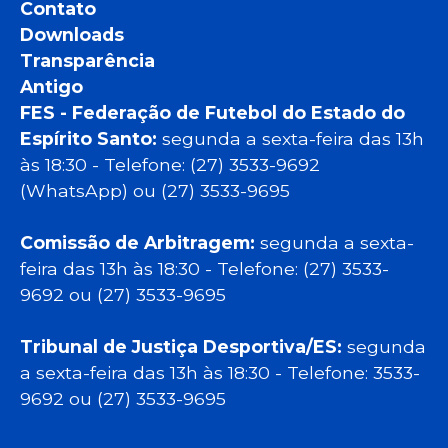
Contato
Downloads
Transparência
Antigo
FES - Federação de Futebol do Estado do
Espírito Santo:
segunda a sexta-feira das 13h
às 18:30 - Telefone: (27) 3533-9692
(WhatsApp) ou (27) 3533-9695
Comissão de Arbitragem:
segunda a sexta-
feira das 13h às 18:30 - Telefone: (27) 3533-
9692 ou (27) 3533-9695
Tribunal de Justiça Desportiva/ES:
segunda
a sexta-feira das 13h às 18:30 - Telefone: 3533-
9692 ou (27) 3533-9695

________________

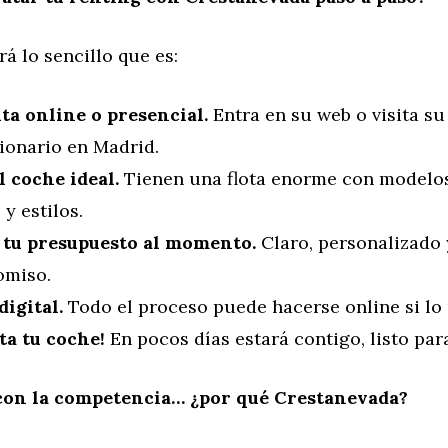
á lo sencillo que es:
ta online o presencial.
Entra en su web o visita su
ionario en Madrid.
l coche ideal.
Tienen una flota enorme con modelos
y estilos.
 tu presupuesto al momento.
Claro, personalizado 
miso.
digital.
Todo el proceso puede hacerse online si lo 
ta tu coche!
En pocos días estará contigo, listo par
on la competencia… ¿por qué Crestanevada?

________________

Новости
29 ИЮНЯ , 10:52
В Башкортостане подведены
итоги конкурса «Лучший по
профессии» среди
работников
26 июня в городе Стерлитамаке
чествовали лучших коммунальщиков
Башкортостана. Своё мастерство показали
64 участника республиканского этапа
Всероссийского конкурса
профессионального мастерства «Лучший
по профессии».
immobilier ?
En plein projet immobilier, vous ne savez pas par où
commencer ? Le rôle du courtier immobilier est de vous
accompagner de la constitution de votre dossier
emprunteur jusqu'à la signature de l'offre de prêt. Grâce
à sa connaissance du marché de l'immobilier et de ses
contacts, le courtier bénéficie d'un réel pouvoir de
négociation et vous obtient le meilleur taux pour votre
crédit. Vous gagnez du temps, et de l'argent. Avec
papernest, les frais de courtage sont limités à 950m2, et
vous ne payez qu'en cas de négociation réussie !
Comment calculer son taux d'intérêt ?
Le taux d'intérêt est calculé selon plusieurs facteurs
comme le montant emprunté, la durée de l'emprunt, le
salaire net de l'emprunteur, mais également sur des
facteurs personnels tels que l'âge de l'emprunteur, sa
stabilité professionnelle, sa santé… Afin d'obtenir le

________________

» **EXERCISE GOAL**
State how many lines in the records above contain the word "intérêt". Give nothing but the number.

» **TASK RESPONSE**
2